How to avoid that bias is implemented into a computer based decision system?

A big portion of time has to be invested to make sure that all kinds of bias are removed from the dataset. This includes personal information, for example gender, age, country, etc. Most likely the classification rate will drop when those features are removed and that is completely fine. It just means that an automated classification is not possible with the provided features. Knowing this is preferred over having software that systematically discriminates against certain groups of people.

Unfortunately, many similar cases exist in different contexts:

The impact of false positives

Another pitfall in evaluations of AI Systems is automatically connecting low percentages for wrong classification with actual low numbers.

At one train station in Berlin a face recognition test was conducted with the goal to detect criminals. They conducted two test phases. In the first one, high quality reference images were applied, in the second one the images were taken from a video stream. First of all, no concept for diversity in the people that took part in the test phases was defined, though they claim to have a representative set of participants.

The results of the test phases are shown in Figure 3. Overall the results of “Testphase 2” were better than “Testphase 1”. A higher accuracy and lower false acceptance rate was achieved. In the final report they claim that the results – considering the surrounding conditions and influencing factors – can be viewed as excellent.Fig 3: Results of the two testphases One of the most important numbers here is the False Acceptance Rate. That shows the percentage of people being detected as criminals by the system, despite the fact that they are no criminals. 0.34% sounds like a success, but when doing the calculations, a different picture emerges: one false positive every 4 minutes (110.000 people pass the train station every day ). When thinking further and performing the calculations for the Berlin main train station (where 300.000 people pass every day), almost one false classification will happen every minute. It will be very difficult to search and check all those people. Always calculate the results in numbers. A percentage is difficult to grab and get an imagination of how many people/cases/etc will be affected.

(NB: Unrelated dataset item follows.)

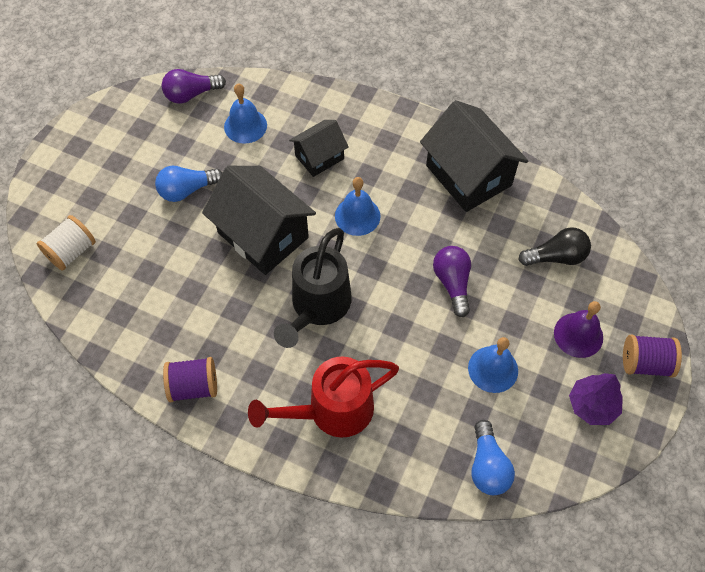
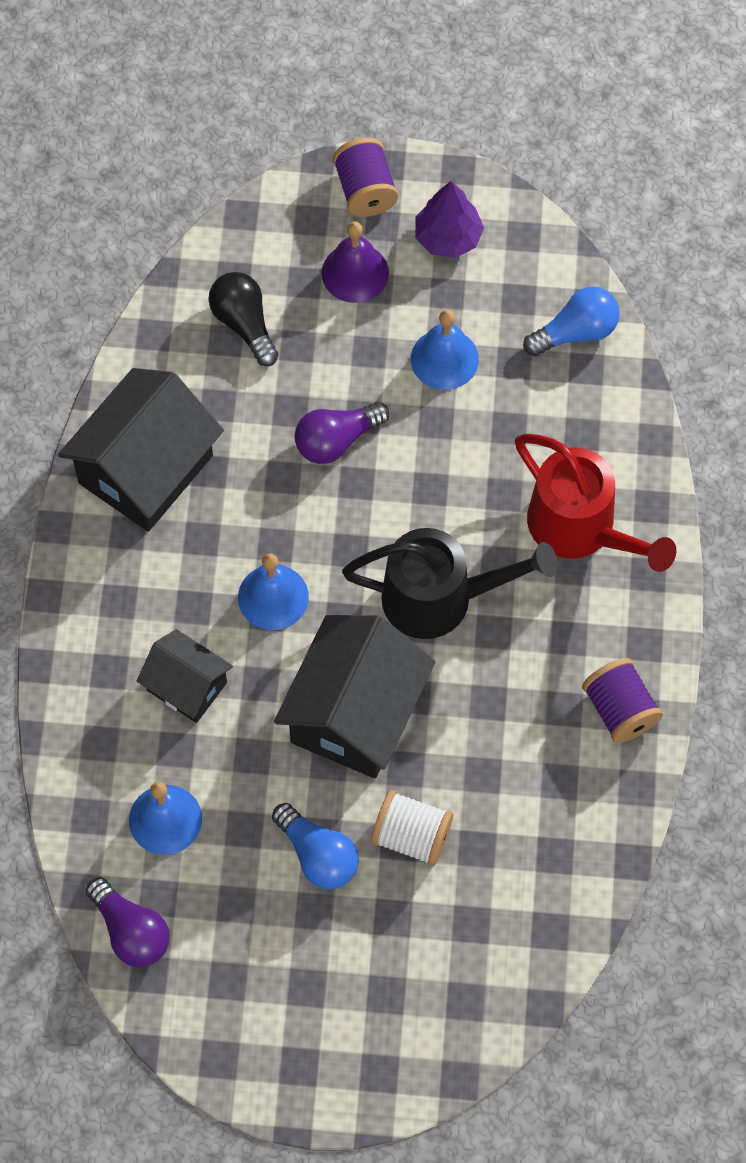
camera: 110 degrees left, 5 degrees up
(71, 252) = (487, 974): white spool -> white spool (412, 836)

Again, Germany is not the only country that tests the use of face recognition software in public space to find criminals. It is already quite common in China and even Austria has started first tests.

Lessons Learned

Avoiding bias in AI-Systems is a task that includes far more attention than usually expected and calculated in estimations. One also has to take into account the impact of this bias. For tasks that include i.e. data about machines it might not be as big as for tasks that include data about humans.

Some steps of how to tackle bias:

Know your data. How was it created? Under which circumstances? Is it a good basis for AI tasks? It is important to understand the data and possible bias in your data. When we have a first look into data, we perform an explorative data analysis to get a good overview.

AI is not able to solve all problems at once. We always discuss the business case with our customers to get the best value out of the AI solution. We first identify quick wins and scale/extend them later on.
AI does not solve problems at 100% perfection. However, humans conduct errors as well. So it makes sense to also evaluate human behavior when judging an AI system.
Use AI only if it’s adequate. Many problems can be solved better without AI.
AI systems in many cases contain a degree of human error that was implemented via the data that was used for training.
Remember that AI is not evil.
Make sure that the dataset is as diverse as possible
Create a testset with cases that showed bias in the past to test the model after a retraining

The austrian government has recently released their government program for the next five years . One point is the definition of a “red line” in AI applications in the public sector. For example, AI is not allowed to take over decisions that have an immediate impact on humans – only support the decision. This is a first step in the right direction to avoid institutionalized discrimination, but still the applications have to be double and triple checked to make sure that this is not happening.